そして、修士論文ではよくこういった判例での裁判官の意見などを題材にしてそれを膨らましながら、終着点を目指して物語を作っていきます。

なので、実務のように結果を求めていません。

あくまで文章を積み上げて、自分自身の意見を示すことが出来ればいいのです。

むしろ、2年の勉強で、何か新しい見解や発見などまず不可能です。

もし、税法研究をさらに深めたいということであれば、博士課程に進んで研究したらいいことです。

ちなみに、修士課程は、別名、博士前期課程といわれ、大学院によっては博士後期課程も存在します。

 

 

物語の素材は先行研究

そして、その物語の素材となるのが先行研究と言われるものです。

税法の修士論文において先行研究とは、現時点より過去に書かれた判例評釈、雑誌投稿、新聞記事、論文、判例原文など全てのことを指します。

但し、修士論文は脚注に載せるような先行研究にはあたらないと、ゼミの教授からは教わりました。

修士論文のテーマは結構被ります。

所得税法56条とかは、そのテーマで書かれた修士論文が100ぐらいはあるんじゃないかと思えるほど書かれている有名な条文になります。
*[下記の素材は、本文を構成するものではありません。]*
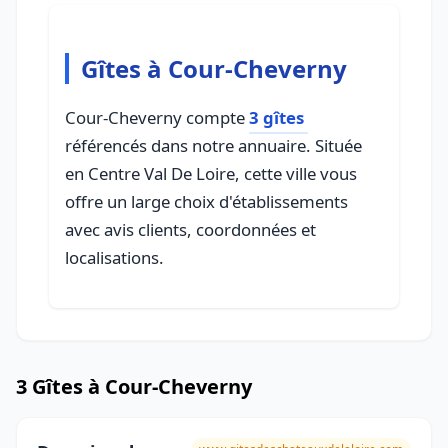
Gîtes à Cour-Cheverny
Cour-Cheverny compte
3 gîtes
référencés dans notre annuaire. Située
en Centre Val De Loire, cette ville vous
offre un large choix d'établissements
avec avis clients, coordonnées et
localisations.
3 Gîtes à Cour-Cheverny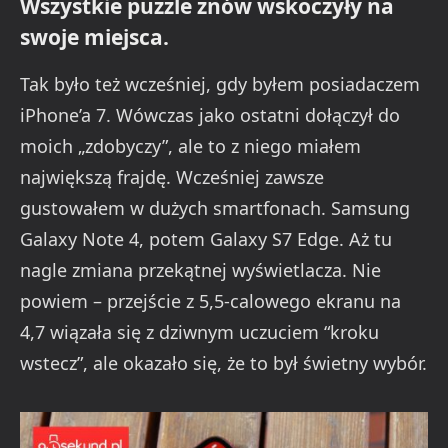
Wszystkie puzzle znów wskoczyły na
swoje miejsca.
Tak było też wcześniej, gdy byłem posiadaczem
iPhone’a 7. Wówczas jako ostatni dołączył do
moich „zdobyczy”, ale to z niego miałem
największą frajdę. Wcześniej zawsze
gustowałem w dużych smartfonach. Samsung
Galaxy Note 4, potem Galaxy S7 Edge. Aż tu
nagle zmiana przekątnej wyświetlacza. Nie
powiem – przejście z 5,5-calowego ekranu na
4,7 wiązała się z dziwnym uczuciem “kroku
wstecz”, ale okazało się, że to był świetny wybór.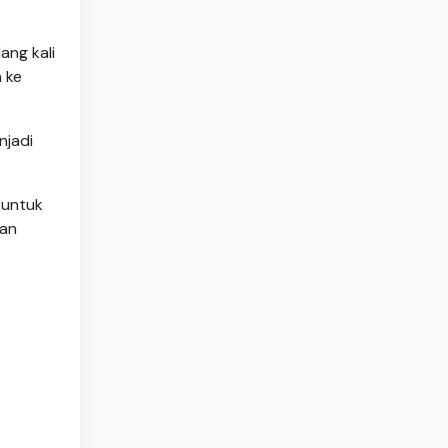
ang kali
 ke
njadi
 untuk
gan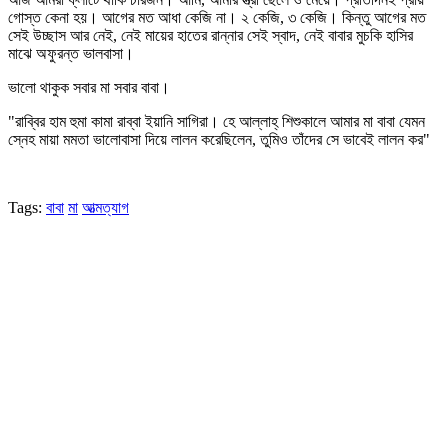
গোস্ত কেনা হয়। আগের মত আধা কেজি না। ২ কেজি, ৩ কেজি। কিন্তু আগের মত
সেই উচ্ছাস আর নেই, নেই মায়ের হাতের রান্নার সেই স্বাদ, নেই বাবার মুচকি হাসির
মাঝে অফুরন্ত ভালবাসা।
ভালো থাকুক সবার মা সবার বাবা।
"রাব্বির হাম হুমা কামা রাব্বা ইয়ানি সাগিরা। হে আল্লাহ্‌ শিশুকালে আমার মা বাবা যেমন
স্নেহ মায়া মমতা ভালোবাসা দিয়ে লালন করেছিলেন, তুমিও তাঁদের সে ভাবেই লালন কর"
Tags:
বাবা
মা
আত্মত্যাগ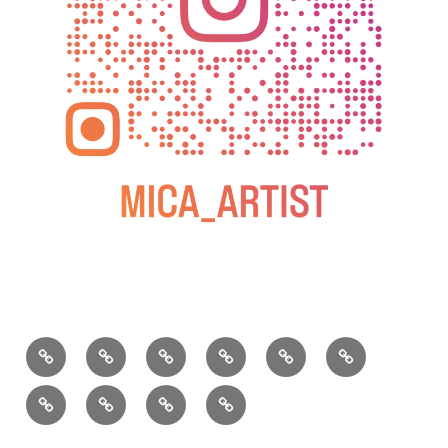
BLOG
教
お
動
過
2025
室
問
画
去
松
の
い
の
屋
松
小
2026
2025
ご
合
個
銀
屋
松
年
年
案
わ
展
座
銀
庵
カ
水
内
せ
個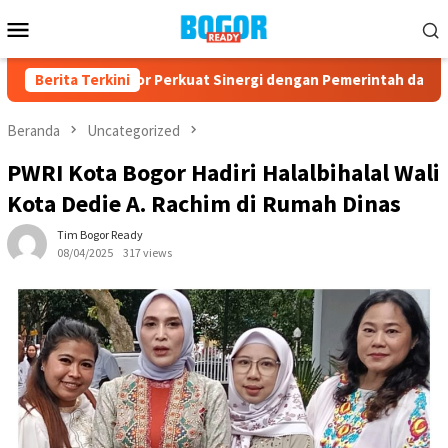
Loncat
Menu
ke
Mobile
konten
PAD Kota Bogor Perkuat Sinergi dengan Pemerintah dan Kompon
Berita Terkini
Beranda
Uncategorized
PWRI Kota Bogor Hadiri Halalbihalal Wali
Kota Dedie A. Rachim di Rumah Dinas
Tim Bogor Ready
08/04/2025
317 views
それだけ、賛否両論が多く先行研究が多い条文だということです。

所得税法56条絡みの判例についての記事はこちら

私が教授から指示された修士論文のページ数は40ページ以上になるので、先行研究なしで全て自分の意見で書くのは物理的に不可能だと思います。

さらに、先行研究を使うのは税法の論文の世界では暗黙のルールのようなもので、逆に、先行研究を引用していないような論文は先行研究を確認していないという低評価なものになります。

 

 

様々な教授の考えとの出会いを楽しむ

最後に、修士論文の執筆を楽しむコツというか、私が、実際に修士論文を書いてみて楽しかったことをお話したいと思います。

それは、先行研究を確認する中で、ものすごくとんがった意見に出会ったりすることです。

上記に書いたように、税法の解釈は人それぞれです。

中でも故北野弘久教授の言葉には、税法を超えて強いメッセージを帯びています。

直接税こそが民主主義に合致する租税であるとしている。わが国を租税国家であるとしたうえで、主権者である国民は、憲法の法規範原理にしたがって納税義務を負うことを通じて、政治に参加することが期待されており、国民主権原理の一般理念は、法的には、本来の納税者である担税者が、租税法律関係の当事者となることが予定されている直接税においてこそ、生かしうることになる。

参考:北野弘久(1978)『直接税と間接税』岩波書店

北野教授は、主に直接税と間接税といった切り口で税法の研究をされている教授です。

すでにお亡くなりになっている教授ですが、私は、自分の修士論文の執筆の際に引用させて頂きました。

今から42年前に執筆されたものになります。

税法についてこのような考え方があったことは、会計実務だけをやっていたら気づくことは出来なかったと思います。

楽しんで書いても2年、嫌々書いても2年の大学院生活になります。

どうせなら、思いっきり学生気分で税法という学問を楽しんで、さらに税法免除を貰ってしまいましょう!

 

 

まとめ

実務と大学院における税法の考え方はまったく違います。

それは、最終目的の違いから生じます。

この考え方は、大学院入試で研究計画書を書く上でも重要な考え方になります。

 

 

息子の成長日記

昨日、Amazonプライムをイヤホンで聞きながら息子と遊んでいたら、イヤホンを引っ張られて引きちぎられました。

『ちゃんと遊べ』と言われたようで反省しています。

 

 

1日1新

税理士協会登録に必要な書類を集めるため、法務局、市役所、税理士法人などに返信用封筒入りの郵便物を作成していました。